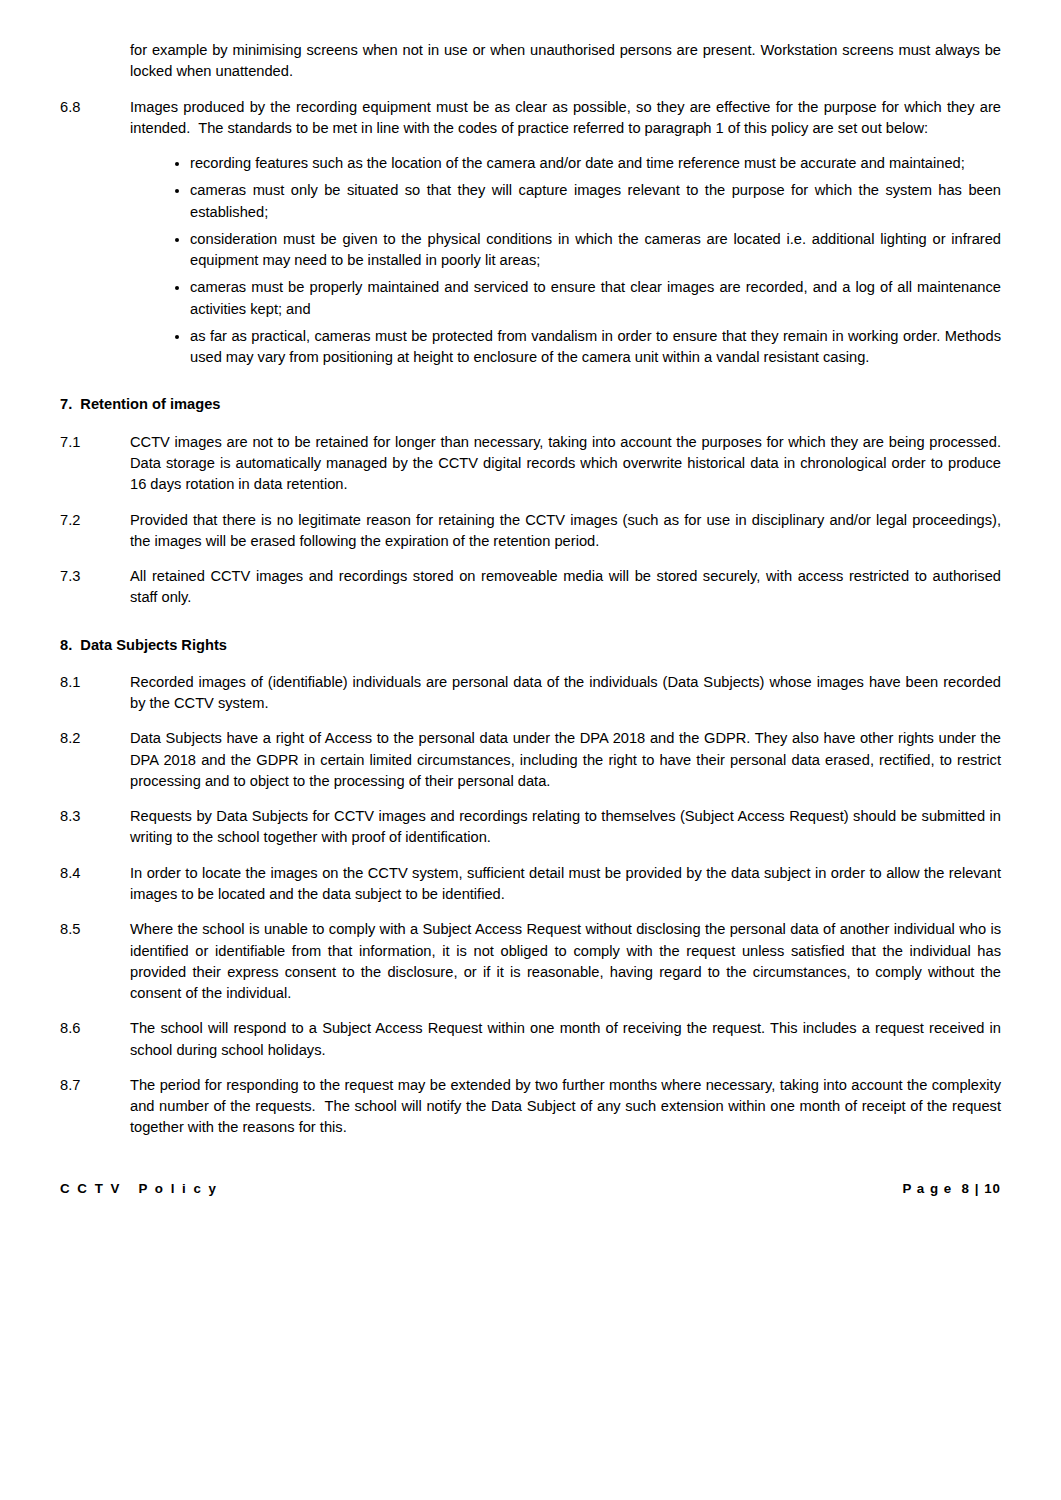for example by minimising screens when not in use or when unauthorised persons are present. Workstation screens must always be locked when unattended.
6.8
Images produced by the recording equipment must be as clear as possible, so they are effective for the purpose for which they are intended. The standards to be met in line with the codes of practice referred to paragraph 1 of this policy are set out below:
recording features such as the location of the camera and/or date and time reference must be accurate and maintained;
cameras must only be situated so that they will capture images relevant to the purpose for which the system has been established;
consideration must be given to the physical conditions in which the cameras are located i.e. additional lighting or infrared equipment may need to be installed in poorly lit areas;
cameras must be properly maintained and serviced to ensure that clear images are recorded, and a log of all maintenance activities kept; and
as far as practical, cameras must be protected from vandalism in order to ensure that they remain in working order. Methods used may vary from positioning at height to enclosure of the camera unit within a vandal resistant casing.
7. Retention of images
7.1
CCTV images are not to be retained for longer than necessary, taking into account the purposes for which they are being processed. Data storage is automatically managed by the CCTV digital records which overwrite historical data in chronological order to produce 16 days rotation in data retention.
7.2
Provided that there is no legitimate reason for retaining the CCTV images (such as for use in disciplinary and/or legal proceedings), the images will be erased following the expiration of the retention period.
7.3
All retained CCTV images and recordings stored on removeable media will be stored securely, with access restricted to authorised staff only.
8. Data Subjects Rights
8.1
Recorded images of (identifiable) individuals are personal data of the individuals (Data Subjects) whose images have been recorded by the CCTV system.
8.2
Data Subjects have a right of Access to the personal data under the DPA 2018 and the GDPR. They also have other rights under the DPA 2018 and the GDPR in certain limited circumstances, including the right to have their personal data erased, rectified, to restrict processing and to object to the processing of their personal data.
8.3
Requests by Data Subjects for CCTV images and recordings relating to themselves (Subject Access Request) should be submitted in writing to the school together with proof of identification.
8.4
In order to locate the images on the CCTV system, sufficient detail must be provided by the data subject in order to allow the relevant images to be located and the data subject to be identified.
8.5
Where the school is unable to comply with a Subject Access Request without disclosing the personal data of another individual who is identified or identifiable from that information, it is not obliged to comply with the request unless satisfied that the individual has provided their express consent to the disclosure, or if it is reasonable, having regard to the circumstances, to comply without the consent of the individual.
8.6
The school will respond to a Subject Access Request within one month of receiving the request. This includes a request received in school during school holidays.
8.7
The period for responding to the request may be extended by two further months where necessary, taking into account the complexity and number of the requests. The school will notify the Data Subject of any such extension within one month of receipt of the request together with the reasons for this.
C C T V P o l i c y
P a g e 8 | 10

◆ EXERCISE DIRECTIONS
Given the listing, work out the number of lines in which the word "Subjects" is found, and supply only that number.

◆ EXERCISE OUTPUT
4